Materials provided:
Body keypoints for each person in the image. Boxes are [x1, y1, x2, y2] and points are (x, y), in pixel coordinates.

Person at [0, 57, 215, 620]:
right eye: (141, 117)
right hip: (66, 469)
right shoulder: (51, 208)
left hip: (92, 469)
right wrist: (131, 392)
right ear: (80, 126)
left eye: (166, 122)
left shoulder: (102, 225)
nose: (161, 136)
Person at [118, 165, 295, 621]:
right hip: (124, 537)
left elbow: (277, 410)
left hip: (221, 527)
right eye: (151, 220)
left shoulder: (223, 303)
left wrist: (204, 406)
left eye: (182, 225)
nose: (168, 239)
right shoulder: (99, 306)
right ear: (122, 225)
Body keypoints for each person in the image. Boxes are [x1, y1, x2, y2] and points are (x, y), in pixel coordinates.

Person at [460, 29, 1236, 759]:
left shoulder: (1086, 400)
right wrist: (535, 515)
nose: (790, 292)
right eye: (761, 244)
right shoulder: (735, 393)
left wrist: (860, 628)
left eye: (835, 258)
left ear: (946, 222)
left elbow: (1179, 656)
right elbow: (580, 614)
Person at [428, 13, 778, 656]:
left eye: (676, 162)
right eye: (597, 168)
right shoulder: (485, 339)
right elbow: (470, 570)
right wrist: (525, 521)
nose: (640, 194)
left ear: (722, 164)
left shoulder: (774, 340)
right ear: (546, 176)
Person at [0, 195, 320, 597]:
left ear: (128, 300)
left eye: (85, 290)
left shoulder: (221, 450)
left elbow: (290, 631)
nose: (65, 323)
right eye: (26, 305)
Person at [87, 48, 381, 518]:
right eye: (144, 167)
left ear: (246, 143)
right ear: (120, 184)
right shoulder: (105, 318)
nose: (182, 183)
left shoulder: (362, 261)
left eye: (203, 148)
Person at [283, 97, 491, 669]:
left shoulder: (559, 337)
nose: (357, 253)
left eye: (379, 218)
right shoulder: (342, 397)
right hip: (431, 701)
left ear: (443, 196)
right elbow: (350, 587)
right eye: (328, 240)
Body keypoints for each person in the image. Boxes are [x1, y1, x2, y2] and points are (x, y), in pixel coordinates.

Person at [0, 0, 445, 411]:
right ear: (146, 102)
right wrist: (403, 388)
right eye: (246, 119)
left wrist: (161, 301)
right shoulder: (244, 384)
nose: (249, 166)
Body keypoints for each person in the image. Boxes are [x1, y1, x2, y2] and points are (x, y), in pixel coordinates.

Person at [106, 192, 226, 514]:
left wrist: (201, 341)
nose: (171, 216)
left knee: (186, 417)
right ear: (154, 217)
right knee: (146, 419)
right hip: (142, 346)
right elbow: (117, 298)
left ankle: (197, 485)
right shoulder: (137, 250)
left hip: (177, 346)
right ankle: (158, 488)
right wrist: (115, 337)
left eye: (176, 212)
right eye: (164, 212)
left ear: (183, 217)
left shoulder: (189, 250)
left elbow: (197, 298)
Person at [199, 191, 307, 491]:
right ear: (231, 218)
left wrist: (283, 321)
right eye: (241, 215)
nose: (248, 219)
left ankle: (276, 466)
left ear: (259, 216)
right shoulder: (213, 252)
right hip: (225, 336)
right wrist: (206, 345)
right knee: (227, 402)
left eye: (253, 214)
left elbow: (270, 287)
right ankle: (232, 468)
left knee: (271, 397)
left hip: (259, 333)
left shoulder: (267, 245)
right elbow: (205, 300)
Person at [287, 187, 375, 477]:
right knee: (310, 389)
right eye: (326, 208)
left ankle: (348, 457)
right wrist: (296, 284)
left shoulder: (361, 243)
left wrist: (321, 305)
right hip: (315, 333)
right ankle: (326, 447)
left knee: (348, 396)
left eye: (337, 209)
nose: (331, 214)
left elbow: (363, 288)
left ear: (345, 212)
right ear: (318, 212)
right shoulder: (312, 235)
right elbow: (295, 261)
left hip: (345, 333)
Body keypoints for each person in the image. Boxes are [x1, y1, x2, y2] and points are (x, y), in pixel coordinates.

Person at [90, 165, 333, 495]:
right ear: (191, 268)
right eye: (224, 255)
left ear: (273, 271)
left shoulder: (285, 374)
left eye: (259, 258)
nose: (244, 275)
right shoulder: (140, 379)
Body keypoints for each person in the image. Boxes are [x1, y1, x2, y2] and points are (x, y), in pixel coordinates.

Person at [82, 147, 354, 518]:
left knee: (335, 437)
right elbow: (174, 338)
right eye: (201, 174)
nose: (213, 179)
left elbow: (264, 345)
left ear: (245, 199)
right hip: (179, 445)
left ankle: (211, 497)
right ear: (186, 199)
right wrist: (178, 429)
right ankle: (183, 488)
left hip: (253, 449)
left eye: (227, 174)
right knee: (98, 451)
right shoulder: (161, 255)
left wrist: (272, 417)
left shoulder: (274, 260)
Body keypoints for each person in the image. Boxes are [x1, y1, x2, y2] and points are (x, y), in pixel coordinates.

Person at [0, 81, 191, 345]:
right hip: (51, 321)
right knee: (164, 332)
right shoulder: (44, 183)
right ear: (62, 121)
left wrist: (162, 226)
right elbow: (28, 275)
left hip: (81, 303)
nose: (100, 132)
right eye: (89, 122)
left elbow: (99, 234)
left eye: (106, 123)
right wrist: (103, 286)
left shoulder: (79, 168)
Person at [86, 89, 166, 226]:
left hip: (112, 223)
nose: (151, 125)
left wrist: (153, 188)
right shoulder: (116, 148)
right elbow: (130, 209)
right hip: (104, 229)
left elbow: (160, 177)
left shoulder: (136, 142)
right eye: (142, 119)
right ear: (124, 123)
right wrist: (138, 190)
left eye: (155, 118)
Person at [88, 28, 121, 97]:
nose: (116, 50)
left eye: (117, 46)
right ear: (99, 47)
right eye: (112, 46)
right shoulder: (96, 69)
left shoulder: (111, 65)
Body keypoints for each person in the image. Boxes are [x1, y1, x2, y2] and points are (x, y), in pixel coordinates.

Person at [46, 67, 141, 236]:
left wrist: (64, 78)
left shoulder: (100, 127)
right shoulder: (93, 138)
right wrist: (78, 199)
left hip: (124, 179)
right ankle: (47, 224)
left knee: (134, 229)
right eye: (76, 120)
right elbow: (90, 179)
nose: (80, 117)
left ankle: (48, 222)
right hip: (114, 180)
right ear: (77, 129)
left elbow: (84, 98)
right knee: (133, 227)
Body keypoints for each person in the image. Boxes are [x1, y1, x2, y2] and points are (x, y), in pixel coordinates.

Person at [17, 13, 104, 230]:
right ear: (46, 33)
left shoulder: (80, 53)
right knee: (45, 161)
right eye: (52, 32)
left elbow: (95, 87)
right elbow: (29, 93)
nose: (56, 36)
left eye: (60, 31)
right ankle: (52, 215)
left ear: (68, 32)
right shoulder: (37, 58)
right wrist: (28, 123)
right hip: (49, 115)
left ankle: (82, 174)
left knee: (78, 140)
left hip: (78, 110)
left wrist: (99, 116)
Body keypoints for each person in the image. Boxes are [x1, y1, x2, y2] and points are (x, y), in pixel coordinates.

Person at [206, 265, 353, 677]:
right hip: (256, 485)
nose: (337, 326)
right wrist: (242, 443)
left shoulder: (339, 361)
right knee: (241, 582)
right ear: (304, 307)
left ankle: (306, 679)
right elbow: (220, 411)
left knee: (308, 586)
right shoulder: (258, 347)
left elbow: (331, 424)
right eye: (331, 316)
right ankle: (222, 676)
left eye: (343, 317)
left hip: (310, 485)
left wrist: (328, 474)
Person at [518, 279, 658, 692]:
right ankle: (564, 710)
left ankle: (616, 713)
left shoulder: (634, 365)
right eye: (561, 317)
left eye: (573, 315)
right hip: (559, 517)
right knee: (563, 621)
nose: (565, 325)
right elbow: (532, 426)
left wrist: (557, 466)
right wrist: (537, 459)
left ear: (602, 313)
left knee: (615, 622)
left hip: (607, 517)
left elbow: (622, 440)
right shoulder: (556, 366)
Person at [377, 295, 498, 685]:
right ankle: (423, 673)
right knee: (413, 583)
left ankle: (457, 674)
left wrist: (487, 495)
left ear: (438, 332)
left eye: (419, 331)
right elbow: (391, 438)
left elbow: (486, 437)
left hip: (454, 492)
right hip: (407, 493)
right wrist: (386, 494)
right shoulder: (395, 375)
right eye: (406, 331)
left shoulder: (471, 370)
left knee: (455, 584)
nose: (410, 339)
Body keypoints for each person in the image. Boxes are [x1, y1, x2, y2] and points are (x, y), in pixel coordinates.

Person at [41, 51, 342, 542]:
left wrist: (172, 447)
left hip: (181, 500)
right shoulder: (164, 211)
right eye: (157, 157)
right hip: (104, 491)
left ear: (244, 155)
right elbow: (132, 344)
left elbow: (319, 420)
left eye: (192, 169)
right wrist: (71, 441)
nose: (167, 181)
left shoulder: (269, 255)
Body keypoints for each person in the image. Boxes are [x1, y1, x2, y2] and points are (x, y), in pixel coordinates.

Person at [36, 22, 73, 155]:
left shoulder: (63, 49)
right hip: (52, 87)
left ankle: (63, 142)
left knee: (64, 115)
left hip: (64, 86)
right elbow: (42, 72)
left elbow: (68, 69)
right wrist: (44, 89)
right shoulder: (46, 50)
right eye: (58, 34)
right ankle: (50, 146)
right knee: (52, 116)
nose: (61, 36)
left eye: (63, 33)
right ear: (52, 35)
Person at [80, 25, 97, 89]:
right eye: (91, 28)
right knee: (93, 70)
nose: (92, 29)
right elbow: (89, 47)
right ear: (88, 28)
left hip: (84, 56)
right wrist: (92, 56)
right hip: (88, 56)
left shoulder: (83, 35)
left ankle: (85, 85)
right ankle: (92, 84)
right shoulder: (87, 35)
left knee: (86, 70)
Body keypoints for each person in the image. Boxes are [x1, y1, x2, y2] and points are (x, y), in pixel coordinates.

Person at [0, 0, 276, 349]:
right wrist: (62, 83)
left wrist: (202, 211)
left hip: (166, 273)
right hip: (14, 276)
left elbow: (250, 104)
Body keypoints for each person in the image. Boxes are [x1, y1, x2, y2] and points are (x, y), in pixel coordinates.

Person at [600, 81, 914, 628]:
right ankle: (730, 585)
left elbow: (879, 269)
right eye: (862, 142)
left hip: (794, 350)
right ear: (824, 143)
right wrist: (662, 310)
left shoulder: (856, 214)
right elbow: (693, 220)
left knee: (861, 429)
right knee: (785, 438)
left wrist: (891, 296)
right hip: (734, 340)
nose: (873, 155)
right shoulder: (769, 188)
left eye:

Directions for this task: Scan the listing above for the line that has "left shoulder: (221, 450)", then copy exactly from that line through the line that has "left shoulder: (362, 261)".

Response to this exercise:
left shoulder: (221, 450)
left elbow: (290, 631)
nose: (65, 323)
right eye: (26, 305)
Person at [87, 48, 381, 518]:
right eye: (144, 167)
left ear: (246, 143)
right ear: (120, 184)
right shoulder: (105, 318)
nose: (182, 183)
left shoulder: (362, 261)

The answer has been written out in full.